(WHAT NEEDS TO BE DONE): In the entries below, find the lines that contain the word "sequence" and copy them.

(MATERIAL SHOWN):

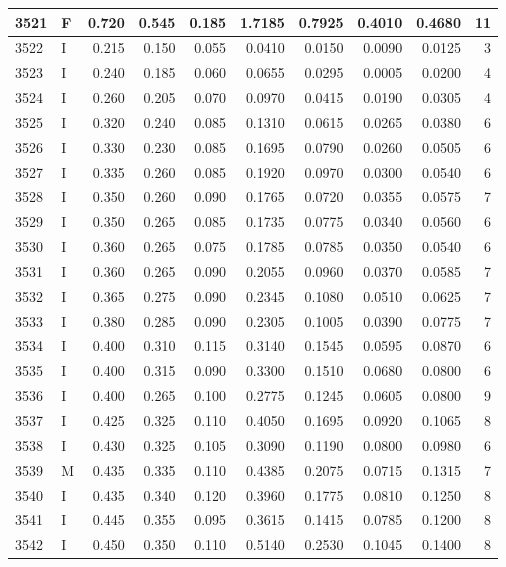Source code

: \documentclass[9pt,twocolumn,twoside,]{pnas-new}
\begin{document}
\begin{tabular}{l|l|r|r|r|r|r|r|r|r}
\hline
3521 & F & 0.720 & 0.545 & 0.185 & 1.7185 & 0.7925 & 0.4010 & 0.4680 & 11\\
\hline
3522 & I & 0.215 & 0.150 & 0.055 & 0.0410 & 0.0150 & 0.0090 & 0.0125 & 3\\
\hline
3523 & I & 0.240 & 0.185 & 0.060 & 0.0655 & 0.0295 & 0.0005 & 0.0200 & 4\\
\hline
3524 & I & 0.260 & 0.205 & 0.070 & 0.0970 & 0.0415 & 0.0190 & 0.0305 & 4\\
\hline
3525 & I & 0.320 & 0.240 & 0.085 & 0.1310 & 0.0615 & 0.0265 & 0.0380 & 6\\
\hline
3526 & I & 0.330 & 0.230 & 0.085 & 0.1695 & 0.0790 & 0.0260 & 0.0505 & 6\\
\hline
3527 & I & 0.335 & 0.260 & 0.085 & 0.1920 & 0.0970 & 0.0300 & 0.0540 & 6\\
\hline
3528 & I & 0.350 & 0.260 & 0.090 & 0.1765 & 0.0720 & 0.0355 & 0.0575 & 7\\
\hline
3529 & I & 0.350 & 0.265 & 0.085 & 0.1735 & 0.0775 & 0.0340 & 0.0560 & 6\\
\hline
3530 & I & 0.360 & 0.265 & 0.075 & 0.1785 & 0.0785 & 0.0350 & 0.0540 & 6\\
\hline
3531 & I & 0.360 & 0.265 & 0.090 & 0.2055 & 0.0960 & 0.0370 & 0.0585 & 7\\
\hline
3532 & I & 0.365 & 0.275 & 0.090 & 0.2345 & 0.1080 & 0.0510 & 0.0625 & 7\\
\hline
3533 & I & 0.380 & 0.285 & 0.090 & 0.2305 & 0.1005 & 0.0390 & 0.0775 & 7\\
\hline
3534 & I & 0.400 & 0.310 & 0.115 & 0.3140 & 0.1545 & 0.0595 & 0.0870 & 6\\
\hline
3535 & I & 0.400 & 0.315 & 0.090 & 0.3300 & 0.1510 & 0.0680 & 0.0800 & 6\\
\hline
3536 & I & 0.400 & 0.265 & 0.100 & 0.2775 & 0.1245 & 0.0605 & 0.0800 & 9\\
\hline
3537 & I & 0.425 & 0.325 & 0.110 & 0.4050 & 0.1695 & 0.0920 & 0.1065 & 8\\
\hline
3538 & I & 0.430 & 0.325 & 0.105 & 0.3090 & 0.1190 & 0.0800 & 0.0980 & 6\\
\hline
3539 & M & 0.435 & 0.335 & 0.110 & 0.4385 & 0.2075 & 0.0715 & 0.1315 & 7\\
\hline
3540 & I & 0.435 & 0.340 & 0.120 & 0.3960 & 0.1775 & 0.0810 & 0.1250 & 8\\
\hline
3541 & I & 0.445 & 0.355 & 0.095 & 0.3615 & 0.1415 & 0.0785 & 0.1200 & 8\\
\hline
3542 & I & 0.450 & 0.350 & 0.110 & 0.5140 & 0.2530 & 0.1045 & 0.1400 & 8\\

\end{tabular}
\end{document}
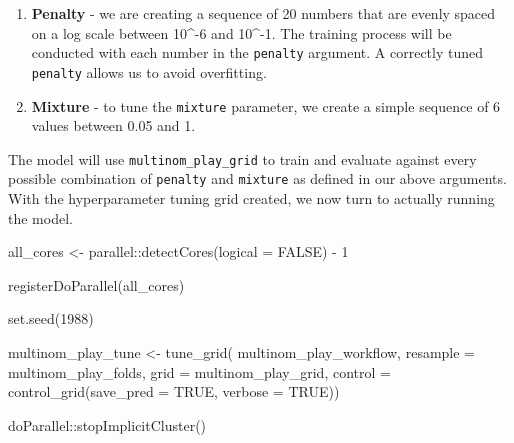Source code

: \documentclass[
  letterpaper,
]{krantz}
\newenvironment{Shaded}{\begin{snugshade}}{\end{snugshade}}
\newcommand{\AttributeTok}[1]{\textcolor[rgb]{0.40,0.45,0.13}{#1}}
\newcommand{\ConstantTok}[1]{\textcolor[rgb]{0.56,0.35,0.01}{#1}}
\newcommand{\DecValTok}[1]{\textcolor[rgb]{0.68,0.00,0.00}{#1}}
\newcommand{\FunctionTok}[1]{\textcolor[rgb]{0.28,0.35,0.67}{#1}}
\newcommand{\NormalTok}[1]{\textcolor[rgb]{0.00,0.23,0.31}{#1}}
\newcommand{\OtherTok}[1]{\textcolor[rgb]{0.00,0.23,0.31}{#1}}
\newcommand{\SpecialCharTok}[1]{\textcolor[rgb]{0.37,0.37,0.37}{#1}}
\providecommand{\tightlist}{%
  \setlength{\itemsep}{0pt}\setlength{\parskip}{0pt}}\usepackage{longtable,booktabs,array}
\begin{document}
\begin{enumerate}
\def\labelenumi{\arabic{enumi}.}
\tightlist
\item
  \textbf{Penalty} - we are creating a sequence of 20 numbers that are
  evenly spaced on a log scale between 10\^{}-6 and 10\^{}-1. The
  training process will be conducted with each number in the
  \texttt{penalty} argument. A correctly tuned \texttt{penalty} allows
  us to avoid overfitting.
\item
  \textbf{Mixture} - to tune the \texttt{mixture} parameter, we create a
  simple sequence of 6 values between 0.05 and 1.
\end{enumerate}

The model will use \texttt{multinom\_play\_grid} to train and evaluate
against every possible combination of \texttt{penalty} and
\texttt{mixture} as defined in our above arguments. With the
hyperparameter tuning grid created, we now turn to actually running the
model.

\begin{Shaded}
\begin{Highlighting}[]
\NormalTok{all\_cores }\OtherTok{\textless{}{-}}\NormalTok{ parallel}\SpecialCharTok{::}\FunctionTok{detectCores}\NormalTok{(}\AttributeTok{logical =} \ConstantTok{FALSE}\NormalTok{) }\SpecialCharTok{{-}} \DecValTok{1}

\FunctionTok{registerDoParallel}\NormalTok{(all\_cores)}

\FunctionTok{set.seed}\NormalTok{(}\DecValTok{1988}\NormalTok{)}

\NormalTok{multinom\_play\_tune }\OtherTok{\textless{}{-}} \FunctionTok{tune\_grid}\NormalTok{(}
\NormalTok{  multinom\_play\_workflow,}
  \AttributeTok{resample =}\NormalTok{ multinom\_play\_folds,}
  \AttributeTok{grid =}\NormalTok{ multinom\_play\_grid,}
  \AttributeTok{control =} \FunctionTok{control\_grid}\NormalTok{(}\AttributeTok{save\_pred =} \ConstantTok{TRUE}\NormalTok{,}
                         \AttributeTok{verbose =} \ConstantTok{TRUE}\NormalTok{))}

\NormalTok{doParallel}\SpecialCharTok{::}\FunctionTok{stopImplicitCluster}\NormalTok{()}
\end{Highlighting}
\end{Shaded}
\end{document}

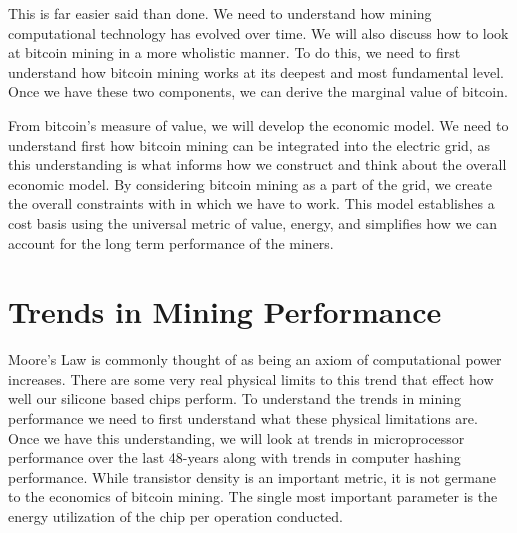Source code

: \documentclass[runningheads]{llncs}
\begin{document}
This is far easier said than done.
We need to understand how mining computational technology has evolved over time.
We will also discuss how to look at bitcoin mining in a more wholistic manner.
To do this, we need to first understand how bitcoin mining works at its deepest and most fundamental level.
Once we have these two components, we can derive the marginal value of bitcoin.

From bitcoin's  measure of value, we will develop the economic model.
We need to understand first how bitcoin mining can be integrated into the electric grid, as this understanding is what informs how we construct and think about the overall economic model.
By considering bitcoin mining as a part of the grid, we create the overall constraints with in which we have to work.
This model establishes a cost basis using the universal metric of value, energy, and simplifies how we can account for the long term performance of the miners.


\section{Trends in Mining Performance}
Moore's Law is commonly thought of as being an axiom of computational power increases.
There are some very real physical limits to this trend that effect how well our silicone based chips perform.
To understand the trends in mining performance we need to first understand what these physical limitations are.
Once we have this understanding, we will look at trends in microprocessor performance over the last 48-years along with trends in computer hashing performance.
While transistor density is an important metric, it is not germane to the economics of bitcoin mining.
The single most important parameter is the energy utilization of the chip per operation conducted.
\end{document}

(RESPONSE TO THE EXERCISE):
  \textbf{Penalty} - we are creating a sequence of 20 numbers that are
  simple sequence of 6 values between 0.05 and 1.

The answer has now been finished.